**Text passage**
──────────
Creating segmentations using 2D manual contouring for large image volumes may be very time-consuming, because structures of interest may cover a large range of slices. The segmentation view offers two helpful features to mitigate this drawback:

  • 2D Interpolation
  • 3D Interpolation

The 2D Interpolation creates suggestions for a segmentation whenever you have a slice that

  • has got neighboring slices with segmentations (these do not need to be direct neighbors but could also be a couple of slices away) AND
  • is completely clear of a manual segmentation, i.e. there will be no suggestion if there is even only a single pixel of segmentation in the current slice.
2D Interpolation Usage

Interpolated suggestions are displayed as outlines, until you confirm them as part of the segmentation. To confirm single slices, click the Confirm for single slice button below the toolbox. You may also review the interpolations visually and then accept all of them at once by selecting Confirm for all slices.

The 3D interpolation creates suggestions for 3D segmentations. That means if you start contouring, from the second contour onwards, the surface of the segmented area will be interpolated based on the given contour information. The interpolation works with all available manual tools. Please note that this is currently a pure mathematical interpolation, i.e. image intensity information is not taken into account. With each further contour the interpolation result will be improved, but the more contours you provide the longer the recalculation will take. To achieve an optimal interpolation result and in this way a most accurate segmentation you should try to describe the surface with sparse contours by segmenting in arbitrary oriented planes. The 3D interpolation is not meant to be used for parallel slice-wise segmentation, but rather segmentations in i.e. the axial, coronal and sagittal plane.

3D Interpolation Usage

You can accept the interpolation result by clicking the Confirm-button below the tool buttons. In this case the 3D interpolation will be deactivated automatically so that the result can be post-processed without any interpolation running in the background.
──────────
**Material shown**
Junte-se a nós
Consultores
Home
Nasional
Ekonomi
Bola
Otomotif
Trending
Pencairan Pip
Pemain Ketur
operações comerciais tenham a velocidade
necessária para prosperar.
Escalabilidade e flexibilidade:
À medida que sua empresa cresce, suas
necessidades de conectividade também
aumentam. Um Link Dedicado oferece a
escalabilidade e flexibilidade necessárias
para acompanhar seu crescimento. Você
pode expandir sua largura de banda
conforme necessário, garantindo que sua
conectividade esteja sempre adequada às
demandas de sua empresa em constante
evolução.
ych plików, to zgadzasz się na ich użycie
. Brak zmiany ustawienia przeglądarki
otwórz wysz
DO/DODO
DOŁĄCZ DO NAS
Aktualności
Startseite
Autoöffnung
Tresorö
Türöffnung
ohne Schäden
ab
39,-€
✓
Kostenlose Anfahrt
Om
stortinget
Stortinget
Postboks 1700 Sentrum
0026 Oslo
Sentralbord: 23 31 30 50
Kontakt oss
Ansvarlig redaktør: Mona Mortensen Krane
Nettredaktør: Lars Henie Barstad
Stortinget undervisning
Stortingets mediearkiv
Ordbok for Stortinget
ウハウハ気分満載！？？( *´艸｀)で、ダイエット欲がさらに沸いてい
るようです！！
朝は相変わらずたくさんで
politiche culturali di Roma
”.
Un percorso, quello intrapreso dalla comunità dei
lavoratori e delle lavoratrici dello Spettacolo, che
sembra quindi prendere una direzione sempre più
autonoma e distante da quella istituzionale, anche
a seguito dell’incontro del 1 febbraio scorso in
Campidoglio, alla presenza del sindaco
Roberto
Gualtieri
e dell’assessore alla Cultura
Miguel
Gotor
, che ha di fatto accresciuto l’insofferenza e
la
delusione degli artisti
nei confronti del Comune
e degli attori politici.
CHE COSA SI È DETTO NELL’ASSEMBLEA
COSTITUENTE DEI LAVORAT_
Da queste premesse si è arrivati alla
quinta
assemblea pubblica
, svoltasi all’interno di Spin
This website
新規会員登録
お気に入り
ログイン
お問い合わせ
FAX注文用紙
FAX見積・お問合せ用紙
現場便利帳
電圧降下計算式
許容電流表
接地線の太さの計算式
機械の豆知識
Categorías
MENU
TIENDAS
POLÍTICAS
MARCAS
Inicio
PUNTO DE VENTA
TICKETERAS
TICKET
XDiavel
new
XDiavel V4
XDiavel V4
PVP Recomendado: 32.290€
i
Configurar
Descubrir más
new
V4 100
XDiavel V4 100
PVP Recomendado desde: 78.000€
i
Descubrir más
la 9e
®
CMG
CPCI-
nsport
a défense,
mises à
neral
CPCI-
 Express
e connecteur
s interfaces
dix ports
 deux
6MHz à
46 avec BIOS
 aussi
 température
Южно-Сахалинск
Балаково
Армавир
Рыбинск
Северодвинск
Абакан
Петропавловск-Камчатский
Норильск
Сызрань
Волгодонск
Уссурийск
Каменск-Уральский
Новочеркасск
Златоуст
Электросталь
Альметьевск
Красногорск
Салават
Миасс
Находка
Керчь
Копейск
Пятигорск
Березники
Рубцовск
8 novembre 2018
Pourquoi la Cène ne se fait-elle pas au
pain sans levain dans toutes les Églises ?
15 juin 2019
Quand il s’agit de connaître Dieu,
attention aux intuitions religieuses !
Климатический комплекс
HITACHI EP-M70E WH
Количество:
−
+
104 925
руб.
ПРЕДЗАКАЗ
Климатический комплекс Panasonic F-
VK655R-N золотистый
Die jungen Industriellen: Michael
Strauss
──────────
**Work to complete**
List every control the segmentation interpolation text tells the user to click or select to accept interpolated suggestions.

**Completed task**
- Confirm for single slice
- Confirm for all slices
- Confirm